Worst Moment: You know, I’m not sure there was one. This film was compelling from start to finish.

Fun facts: The film was in pre-production prior to Pearl Harbor, but some scenes were reshot after the U.S. entered World War II, to reflect a tougher line against the Axis powers. The film is definitely an effective propaganda piece, especially the scene where Mrs. Miniver encounters a downed German pilot–he tells her “We will come, we will bomb your cities,” and describes the carnage he hopes the German army will create. And the final title screen reminds the viewer “America needs your money. Buy defense bonds and stamps every pay day.”

Greer Garson won the Oscar for Best Actress, and her acceptance speech was over 5 minutes (here’s 53 seconds of it). After her, the Academy started to impose time limits on acceptance speeches. On the DVD, MGM includes a piece of accompanying propaganda–a 19-minute short called “Mr. Blabbermouth,” reminding Americans to not spread rumors about the war effort.

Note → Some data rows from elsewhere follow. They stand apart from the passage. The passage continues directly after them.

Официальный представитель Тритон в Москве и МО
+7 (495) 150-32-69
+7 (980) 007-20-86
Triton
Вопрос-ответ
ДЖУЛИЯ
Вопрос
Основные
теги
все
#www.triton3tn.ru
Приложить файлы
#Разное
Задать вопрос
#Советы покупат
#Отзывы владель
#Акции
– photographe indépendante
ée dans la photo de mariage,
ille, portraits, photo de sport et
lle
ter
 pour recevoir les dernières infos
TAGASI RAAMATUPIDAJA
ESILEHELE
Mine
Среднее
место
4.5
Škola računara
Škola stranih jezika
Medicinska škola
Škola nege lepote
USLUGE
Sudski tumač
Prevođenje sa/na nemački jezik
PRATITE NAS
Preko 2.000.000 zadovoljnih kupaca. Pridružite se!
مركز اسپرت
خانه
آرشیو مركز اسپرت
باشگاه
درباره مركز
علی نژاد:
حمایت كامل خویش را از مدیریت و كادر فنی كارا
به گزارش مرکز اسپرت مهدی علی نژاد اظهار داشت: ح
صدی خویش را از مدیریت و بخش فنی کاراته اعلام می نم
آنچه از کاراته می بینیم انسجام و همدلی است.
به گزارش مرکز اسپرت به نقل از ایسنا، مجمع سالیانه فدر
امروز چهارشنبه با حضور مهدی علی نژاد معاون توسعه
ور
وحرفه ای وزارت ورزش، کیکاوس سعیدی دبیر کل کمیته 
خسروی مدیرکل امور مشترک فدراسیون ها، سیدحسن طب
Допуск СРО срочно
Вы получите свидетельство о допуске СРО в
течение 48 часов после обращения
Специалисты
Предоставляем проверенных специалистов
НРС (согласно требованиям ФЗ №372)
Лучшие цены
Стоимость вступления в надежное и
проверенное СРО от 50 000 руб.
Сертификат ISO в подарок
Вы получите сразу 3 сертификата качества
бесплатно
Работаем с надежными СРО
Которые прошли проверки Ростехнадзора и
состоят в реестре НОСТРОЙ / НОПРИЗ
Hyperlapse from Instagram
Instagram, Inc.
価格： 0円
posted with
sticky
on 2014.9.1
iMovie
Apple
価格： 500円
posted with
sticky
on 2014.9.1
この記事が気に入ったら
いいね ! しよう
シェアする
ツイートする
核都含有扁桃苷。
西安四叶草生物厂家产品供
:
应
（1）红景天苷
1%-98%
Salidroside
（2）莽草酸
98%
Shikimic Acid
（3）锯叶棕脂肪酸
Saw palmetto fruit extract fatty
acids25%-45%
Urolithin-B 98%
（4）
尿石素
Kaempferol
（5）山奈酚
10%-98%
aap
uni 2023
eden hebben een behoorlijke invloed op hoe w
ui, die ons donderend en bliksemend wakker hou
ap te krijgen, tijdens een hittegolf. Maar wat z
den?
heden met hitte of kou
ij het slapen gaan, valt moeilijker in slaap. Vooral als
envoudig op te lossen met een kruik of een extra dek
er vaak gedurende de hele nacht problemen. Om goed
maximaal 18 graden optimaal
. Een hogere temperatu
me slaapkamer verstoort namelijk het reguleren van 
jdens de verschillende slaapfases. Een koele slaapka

Epiphany: The juxtaposition of the war against the daily life at home was a nice reminder that no matter how bleak things might be (or seem), life goes on. And not only does life go on, but there’s still joy to be found. As Carol, the Miniver’s daughter-in-law says, “We mustn’t waste time in fear.”

Recommendation: See it. It’s another film on the National Film Registry, and Garson’s performance really is impressive.